Историки любят рассуждать о том, что простым кочевникам-илятам жилось гораздо лучше, нежели оседлым земледельцам-райятам. На самом деле положение и тех и других было весьма незавидным. Несмотря на отсутствие крепостничества у мусульман, иляты и райаты не могли считаться свободными, потому что общественные отношения и долговые зависимости накрепко привязывали их к феодалам. У кочевников было весомое преимущество перед земледельцами – они практически не платили налогов или платили их в незначительной мере. Вдобавок все кочевники были воинами и получали часть от военной добычи. Эти выгоды тормозили переход кочевников к оседлому образу жизни, что было плохо для экономики. Положение ремесленников, которые, на первый взгляд, были «сами себе хозяевами», тоже не располагало к зависти, поскольку большинство ремесленников зависело от скупщиков их продукции. Как говорится: «Если даже мир перевернется, сильный всегда найдет способ взять верх над слабым».
До середины XIX века иранская промышленность была примитивной, домашней или в лучшем случае семейной, когда представители одного рода устраивали сообща небольшое предприятие. Развитие промышленности тормозилось отсутствием единого внутреннего рынка (в каждой области царили свои порядки) и нежеланием вкладывать капиталы в промышленность. Торговля казалась более надежным занятием и сулила бо́льшую прибыль. Произвол, чинимый местными властями, тоже не располагал к учреждению крупных производств… Короче говоря, Иран застыл в своем развитии, словно бы замороженный.

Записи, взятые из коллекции
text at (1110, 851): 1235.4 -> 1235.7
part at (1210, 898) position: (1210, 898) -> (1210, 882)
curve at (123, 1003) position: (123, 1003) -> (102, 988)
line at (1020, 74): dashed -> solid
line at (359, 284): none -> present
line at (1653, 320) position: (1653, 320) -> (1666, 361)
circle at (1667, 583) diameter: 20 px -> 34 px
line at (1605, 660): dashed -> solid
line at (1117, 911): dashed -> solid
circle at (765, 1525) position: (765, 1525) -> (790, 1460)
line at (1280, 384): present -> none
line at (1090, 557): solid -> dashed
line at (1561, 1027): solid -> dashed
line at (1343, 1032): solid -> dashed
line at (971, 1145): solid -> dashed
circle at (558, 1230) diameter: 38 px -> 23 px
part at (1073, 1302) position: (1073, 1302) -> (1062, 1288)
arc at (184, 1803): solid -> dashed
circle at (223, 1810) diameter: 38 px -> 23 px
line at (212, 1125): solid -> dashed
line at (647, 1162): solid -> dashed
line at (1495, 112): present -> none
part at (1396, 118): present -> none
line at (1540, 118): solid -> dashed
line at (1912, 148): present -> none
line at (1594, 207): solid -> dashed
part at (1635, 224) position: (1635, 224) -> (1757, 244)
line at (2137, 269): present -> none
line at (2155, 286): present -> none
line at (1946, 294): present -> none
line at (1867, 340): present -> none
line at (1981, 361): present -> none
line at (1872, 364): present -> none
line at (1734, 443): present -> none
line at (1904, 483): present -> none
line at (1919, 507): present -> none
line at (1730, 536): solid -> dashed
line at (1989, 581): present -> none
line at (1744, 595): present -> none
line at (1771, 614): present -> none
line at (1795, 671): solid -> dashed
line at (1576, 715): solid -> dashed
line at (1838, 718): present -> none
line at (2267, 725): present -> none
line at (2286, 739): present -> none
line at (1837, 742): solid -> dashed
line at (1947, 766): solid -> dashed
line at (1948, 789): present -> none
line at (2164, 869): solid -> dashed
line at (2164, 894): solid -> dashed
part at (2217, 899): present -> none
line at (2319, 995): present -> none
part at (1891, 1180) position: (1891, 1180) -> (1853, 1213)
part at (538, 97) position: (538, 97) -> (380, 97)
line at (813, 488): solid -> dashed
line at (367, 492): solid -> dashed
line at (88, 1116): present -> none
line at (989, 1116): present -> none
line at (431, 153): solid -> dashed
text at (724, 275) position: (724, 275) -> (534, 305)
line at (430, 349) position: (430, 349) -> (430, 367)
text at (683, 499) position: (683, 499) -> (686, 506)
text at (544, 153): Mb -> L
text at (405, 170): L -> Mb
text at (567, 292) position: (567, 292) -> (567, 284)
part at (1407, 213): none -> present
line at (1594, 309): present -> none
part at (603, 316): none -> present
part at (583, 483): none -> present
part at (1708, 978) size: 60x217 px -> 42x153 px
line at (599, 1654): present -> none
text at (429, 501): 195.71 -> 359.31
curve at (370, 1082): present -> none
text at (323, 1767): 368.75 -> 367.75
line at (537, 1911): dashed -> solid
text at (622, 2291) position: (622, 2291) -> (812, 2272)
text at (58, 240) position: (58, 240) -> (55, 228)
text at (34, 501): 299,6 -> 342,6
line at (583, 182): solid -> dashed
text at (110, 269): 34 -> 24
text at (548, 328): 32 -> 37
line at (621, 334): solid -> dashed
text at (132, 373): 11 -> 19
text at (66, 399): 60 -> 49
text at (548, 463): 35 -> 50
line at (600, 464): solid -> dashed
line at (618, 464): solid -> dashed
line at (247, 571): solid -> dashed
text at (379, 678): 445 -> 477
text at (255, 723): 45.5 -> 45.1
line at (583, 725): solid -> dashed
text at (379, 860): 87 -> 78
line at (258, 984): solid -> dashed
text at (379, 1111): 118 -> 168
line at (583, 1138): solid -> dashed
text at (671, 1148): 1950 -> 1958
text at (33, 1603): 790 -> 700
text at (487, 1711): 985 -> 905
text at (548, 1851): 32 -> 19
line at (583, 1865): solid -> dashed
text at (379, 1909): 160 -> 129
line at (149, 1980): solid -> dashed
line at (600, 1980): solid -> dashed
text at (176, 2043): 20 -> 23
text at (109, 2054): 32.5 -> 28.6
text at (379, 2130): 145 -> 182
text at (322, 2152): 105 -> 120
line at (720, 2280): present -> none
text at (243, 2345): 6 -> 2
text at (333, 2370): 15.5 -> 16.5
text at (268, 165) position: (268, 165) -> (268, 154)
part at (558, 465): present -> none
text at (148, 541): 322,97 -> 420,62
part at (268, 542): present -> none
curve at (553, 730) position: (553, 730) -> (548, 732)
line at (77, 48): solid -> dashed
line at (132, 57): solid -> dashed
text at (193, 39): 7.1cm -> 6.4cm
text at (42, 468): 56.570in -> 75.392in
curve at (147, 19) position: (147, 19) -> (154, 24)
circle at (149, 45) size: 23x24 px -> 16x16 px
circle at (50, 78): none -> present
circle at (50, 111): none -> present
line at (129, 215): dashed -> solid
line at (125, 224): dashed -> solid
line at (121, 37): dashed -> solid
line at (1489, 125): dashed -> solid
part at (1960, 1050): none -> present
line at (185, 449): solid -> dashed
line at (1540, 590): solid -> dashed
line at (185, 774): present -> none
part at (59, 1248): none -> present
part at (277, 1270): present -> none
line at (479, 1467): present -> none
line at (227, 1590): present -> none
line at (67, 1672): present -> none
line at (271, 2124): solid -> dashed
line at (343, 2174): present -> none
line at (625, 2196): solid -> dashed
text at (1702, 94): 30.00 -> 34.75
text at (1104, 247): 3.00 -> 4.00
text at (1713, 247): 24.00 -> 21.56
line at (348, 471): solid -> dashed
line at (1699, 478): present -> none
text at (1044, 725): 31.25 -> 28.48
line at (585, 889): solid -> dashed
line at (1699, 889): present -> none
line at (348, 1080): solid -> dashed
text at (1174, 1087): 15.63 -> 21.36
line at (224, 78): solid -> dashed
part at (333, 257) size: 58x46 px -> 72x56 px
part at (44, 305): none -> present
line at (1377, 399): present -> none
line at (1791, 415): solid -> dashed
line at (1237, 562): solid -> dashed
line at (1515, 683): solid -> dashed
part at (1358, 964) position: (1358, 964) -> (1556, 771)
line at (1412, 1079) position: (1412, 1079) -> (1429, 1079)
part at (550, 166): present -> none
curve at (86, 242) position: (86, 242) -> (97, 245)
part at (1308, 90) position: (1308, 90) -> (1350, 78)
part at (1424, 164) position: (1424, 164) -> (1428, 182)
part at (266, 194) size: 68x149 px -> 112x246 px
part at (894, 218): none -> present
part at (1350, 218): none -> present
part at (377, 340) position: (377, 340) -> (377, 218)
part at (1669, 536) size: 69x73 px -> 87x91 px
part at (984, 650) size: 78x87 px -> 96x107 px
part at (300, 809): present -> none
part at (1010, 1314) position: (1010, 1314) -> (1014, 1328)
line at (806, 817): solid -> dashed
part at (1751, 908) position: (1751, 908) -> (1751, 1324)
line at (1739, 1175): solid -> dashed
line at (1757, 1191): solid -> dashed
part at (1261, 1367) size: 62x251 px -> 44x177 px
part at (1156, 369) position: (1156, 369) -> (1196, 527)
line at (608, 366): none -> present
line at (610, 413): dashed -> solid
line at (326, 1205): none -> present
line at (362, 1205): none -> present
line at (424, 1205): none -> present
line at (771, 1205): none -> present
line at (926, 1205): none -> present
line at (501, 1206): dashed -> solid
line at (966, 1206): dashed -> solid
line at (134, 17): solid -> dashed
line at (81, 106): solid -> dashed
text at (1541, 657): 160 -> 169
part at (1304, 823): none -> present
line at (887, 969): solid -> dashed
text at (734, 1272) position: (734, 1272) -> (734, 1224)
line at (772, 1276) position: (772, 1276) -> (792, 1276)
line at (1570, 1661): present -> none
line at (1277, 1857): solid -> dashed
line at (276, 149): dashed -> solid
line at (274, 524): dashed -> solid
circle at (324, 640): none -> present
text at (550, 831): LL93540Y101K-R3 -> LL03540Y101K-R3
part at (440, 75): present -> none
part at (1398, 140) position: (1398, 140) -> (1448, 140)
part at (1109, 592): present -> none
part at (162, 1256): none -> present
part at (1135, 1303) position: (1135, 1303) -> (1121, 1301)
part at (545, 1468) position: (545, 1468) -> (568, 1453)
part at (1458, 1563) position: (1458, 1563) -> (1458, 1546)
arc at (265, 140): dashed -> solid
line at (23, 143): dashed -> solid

Описание задания
Продолжите текст об иранском обществе и хозяйстве до середины XIX века сразу с того места, где он заканчивается.

Результат задания
Номинально считалось, что государством управляет шахиншах, но чаще всего реальная власть находилась в руках садр-азама («главного министра»), которого по старинке также называли «великим визирем». Должность садр-азама можно сравнить с земледелием у подножия вулкана. С одной стороны, вулканический пепел делает почву весьма плодородной, а с другой – в любой момент может произойти новое извержение. Садр-азамы пользовались неограниченной властью и прибирали к рукам великие богатства, но их жизнь всецело зависела от расположения шахиншаха. Малейшее недовольство правителя могло стоить садр-азаму (и любому другому сановнику) жизни и имущества, которое обычно конфисковывалось. Примером могла служить судьба Хаджа Ибрагима Калантара, который помог Ага Мухаммеду завладеть Ширазом. За столь важную услугу Ага Мухаммед сначала сделал Хаджа Ибрагима ширазским наместником, а затем садр-азамом. На этой должности Хадж Ибрагим продолжил служить Фетху Али-шаху, но в 1808 году тот решил избавиться от своей «правой руки» и нашел для этого подходящее обвинение в казнокрадстве, которым грешили все высшие сановники. Несчастному Хаджу Ибрагиму выкололи глаза и отрезали язык, а затем то ли казнили, то ли он сам умер в заточении от пережитого[286].